Shanghai Yutian Guanjia Technology Co., Ltd. (hereinafter referred to as "the Company") held the 15th meeting of the second board of directors on March 30, 2026, and approved the proposal on the provision for asset impairment for the year 2025. The specific details are as follows:
I. Basic Situation of the Provision for Impairment in 2025
According to the "Enterprise Accounting Standards" and relevant accounting policies, combined with the actual operating conditions of the Company and changes in the industry market, to objectively and fairly reflect the Company's financial status and operating results for the year 2025, based on the principle of prudence, the Company has made provisions for impairment of relevant assets that may occur as of December 31, 2025, within the scope of the consolidated financial statements. In 2025, the total provision for impairment made by the Company amounted to CNY 23,627,866.08, including CNY 5,319,519.22 for credit impairment and CNY 18,308,346.86 for asset impairment, as detailed in the table below:
| Item | Amount for the Current Period (CNY) |
|---|---|
| I. Credit Impairment Provision | 5,319,519.22 |
| - Bad Debt Provision for Accounts Receivable | 3,565,851.02 |
| - Bad Debt Provision for Other Receivables | 373,362.93 |
| - Bad Debt Provision for Long-term Receivables | 1,380,305.27 |
| II. Asset Impairment Provision | 18,308,346.86 |
| - Provision for Inventory Decline and Contract Performance Cost | 16,700,111.42 |
| - Provision for Fixed Asset Impairment | 1,608,235.44 |
| Total | 23,627,866.08 |
II. Basis and Method for the Provision for Asset Impairment
The credit impairment provision and asset impairment provision are based on the expected credit losses for financial assets measured at amortized cost, debt instruments measured at fair value with changes recognized in other comprehensive income, contract assets, and financial guarantee contracts. The Group considers reasonable and evidence-based information regarding past events, current conditions, and forecasts of future economic conditions to calculate the expected credit losses.

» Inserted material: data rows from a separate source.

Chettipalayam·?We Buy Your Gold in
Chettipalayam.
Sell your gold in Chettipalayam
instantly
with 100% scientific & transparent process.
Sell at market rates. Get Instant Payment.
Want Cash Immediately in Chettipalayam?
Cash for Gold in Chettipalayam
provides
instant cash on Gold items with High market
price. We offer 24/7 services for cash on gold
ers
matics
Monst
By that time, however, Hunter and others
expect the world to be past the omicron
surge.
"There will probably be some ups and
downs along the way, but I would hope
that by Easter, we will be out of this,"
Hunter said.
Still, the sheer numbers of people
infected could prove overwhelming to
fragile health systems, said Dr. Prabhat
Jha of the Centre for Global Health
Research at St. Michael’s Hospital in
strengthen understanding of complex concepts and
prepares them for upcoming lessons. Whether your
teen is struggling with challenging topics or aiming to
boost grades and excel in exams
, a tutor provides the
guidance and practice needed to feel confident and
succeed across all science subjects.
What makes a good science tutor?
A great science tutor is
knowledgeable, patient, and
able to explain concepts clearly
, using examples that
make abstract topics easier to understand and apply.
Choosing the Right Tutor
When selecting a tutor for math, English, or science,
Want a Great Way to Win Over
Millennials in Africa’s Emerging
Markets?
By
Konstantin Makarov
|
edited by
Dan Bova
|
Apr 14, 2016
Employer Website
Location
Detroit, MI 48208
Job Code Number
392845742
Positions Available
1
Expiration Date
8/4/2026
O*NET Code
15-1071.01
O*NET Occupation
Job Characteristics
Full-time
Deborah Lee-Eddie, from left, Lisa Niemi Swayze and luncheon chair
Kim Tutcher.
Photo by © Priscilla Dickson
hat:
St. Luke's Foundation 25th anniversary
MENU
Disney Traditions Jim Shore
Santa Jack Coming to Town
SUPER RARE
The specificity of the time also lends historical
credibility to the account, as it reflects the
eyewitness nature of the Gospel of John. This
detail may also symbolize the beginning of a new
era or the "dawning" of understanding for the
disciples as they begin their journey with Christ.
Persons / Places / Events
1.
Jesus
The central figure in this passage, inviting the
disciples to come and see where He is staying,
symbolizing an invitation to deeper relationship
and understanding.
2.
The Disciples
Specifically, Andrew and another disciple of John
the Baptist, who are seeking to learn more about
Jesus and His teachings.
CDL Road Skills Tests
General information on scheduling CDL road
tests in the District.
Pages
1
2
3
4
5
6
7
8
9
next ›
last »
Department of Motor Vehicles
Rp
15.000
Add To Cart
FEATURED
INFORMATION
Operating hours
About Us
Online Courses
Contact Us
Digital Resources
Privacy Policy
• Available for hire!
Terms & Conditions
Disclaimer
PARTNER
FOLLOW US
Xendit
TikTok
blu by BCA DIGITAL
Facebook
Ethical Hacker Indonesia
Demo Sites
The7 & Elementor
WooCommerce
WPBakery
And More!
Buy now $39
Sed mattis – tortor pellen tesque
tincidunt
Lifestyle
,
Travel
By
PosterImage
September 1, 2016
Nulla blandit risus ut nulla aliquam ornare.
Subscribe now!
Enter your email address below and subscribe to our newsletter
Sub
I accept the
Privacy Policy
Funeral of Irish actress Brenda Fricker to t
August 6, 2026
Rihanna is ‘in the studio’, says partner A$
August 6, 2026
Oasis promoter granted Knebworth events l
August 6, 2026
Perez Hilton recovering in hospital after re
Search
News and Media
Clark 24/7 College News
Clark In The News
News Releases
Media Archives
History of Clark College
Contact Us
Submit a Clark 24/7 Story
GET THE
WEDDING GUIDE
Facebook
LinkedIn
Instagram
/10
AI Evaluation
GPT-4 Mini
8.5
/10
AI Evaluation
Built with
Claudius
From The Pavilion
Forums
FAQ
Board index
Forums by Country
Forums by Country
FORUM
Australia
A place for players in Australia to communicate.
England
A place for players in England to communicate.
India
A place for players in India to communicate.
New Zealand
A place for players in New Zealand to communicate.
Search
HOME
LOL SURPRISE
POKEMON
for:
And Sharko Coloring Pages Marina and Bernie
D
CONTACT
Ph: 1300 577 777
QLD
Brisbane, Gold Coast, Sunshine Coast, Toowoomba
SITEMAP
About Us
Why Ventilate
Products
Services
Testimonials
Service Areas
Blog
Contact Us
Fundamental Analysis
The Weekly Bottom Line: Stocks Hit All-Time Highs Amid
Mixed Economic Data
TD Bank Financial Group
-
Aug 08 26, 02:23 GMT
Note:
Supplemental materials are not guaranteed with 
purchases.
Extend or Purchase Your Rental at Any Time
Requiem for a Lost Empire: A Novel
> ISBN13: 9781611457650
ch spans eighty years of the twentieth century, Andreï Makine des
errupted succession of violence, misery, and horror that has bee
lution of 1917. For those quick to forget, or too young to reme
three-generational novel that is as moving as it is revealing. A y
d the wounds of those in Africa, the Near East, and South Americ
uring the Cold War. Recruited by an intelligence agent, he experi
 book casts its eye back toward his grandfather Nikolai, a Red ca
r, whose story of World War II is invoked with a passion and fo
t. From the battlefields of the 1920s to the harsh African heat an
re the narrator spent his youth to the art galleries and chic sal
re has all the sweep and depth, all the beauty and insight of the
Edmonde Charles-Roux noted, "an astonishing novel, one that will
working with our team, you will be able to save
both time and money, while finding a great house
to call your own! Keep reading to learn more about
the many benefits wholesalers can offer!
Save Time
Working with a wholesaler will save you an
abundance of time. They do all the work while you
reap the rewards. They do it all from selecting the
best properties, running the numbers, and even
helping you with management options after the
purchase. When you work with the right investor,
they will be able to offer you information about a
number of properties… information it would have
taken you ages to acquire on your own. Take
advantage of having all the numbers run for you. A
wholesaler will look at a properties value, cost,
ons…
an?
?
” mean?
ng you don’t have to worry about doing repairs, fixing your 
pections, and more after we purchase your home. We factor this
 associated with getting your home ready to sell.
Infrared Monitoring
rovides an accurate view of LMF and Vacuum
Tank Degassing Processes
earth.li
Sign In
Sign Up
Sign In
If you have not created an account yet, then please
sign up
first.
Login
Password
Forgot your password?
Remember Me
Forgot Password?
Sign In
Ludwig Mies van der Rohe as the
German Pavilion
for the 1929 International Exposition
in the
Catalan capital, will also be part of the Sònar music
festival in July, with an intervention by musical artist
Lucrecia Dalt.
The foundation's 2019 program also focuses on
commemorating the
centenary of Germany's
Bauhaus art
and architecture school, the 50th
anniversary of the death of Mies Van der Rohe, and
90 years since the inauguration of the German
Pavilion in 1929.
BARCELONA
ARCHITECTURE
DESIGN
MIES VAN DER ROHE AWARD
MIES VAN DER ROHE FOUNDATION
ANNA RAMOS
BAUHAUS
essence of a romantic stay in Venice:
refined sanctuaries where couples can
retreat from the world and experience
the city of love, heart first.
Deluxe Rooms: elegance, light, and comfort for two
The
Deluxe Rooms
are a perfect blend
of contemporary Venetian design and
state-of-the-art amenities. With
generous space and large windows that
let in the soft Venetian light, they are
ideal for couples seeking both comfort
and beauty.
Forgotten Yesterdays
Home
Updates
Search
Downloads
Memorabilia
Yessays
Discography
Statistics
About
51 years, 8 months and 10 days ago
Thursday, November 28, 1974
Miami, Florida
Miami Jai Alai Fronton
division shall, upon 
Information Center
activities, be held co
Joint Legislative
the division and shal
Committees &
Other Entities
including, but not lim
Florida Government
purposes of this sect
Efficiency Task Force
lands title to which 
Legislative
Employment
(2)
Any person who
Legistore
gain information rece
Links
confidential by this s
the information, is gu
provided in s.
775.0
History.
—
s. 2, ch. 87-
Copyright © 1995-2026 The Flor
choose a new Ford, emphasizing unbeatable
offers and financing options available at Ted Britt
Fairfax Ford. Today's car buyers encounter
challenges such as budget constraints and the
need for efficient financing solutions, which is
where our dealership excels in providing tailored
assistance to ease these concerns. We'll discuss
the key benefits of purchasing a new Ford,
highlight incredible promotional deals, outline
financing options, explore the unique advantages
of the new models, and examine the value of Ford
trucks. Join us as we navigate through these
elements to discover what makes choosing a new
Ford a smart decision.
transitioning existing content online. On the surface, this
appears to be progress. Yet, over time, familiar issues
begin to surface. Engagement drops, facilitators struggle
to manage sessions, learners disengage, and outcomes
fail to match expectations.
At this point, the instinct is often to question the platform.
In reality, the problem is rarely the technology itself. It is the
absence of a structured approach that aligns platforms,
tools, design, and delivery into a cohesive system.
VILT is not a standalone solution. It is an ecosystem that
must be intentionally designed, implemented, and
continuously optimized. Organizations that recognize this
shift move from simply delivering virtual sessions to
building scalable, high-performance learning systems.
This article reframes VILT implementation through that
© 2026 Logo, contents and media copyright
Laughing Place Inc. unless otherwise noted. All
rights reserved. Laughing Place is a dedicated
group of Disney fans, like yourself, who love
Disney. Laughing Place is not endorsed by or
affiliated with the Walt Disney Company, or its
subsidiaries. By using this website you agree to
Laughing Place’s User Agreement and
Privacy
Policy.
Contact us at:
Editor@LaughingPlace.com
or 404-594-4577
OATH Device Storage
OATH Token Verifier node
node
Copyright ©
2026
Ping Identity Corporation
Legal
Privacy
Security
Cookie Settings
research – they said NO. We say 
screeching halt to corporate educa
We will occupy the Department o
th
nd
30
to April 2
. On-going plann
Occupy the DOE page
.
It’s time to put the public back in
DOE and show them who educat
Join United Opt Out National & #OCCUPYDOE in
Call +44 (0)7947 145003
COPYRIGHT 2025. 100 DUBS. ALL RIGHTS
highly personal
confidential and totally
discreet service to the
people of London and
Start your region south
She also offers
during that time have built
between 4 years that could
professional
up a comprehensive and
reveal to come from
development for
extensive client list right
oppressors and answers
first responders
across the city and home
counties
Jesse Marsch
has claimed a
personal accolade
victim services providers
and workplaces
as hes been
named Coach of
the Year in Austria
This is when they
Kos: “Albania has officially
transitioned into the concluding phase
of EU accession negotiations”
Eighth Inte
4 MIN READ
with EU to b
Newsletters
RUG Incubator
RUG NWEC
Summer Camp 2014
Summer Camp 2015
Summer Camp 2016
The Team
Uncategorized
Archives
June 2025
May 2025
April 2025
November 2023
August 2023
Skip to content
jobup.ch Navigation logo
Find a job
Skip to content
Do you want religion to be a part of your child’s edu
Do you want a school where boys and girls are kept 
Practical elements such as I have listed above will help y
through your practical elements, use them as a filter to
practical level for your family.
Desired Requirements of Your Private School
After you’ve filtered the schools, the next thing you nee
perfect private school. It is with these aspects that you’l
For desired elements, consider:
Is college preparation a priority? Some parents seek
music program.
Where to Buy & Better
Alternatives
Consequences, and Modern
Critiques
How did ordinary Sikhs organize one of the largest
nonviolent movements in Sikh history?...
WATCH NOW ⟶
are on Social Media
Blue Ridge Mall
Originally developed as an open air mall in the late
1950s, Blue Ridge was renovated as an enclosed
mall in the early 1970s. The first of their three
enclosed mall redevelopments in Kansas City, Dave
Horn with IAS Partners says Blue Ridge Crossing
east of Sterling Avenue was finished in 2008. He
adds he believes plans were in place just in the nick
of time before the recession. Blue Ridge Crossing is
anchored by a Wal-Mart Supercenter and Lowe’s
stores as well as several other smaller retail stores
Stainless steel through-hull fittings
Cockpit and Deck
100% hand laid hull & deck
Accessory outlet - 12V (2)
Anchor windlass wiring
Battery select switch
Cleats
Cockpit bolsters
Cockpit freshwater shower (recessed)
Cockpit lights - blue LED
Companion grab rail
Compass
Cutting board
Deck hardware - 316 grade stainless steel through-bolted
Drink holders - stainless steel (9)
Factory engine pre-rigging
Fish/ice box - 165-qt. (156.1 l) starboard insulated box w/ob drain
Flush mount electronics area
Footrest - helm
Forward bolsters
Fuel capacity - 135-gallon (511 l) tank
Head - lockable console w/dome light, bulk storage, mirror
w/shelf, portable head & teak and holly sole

At each balance sheet date, the Group measures the expected credit losses for financial instruments at different stages. Financial instruments that have not significantly increased in credit risk since initial recognition are classified as Stage 1, and the Group measures the loss provision based on expected credit losses over the next 12 months. Financial instruments that have significantly increased in credit risk but have not yet experienced credit impairment are classified as Stage 2, and the Group measures the loss provision based on expected credit losses over the entire life of the instrument. Financial instruments that have experienced credit impairment since initial recognition are classified as Stage 3, and the Group measures the loss provision based on expected credit losses over the entire life of the instrument.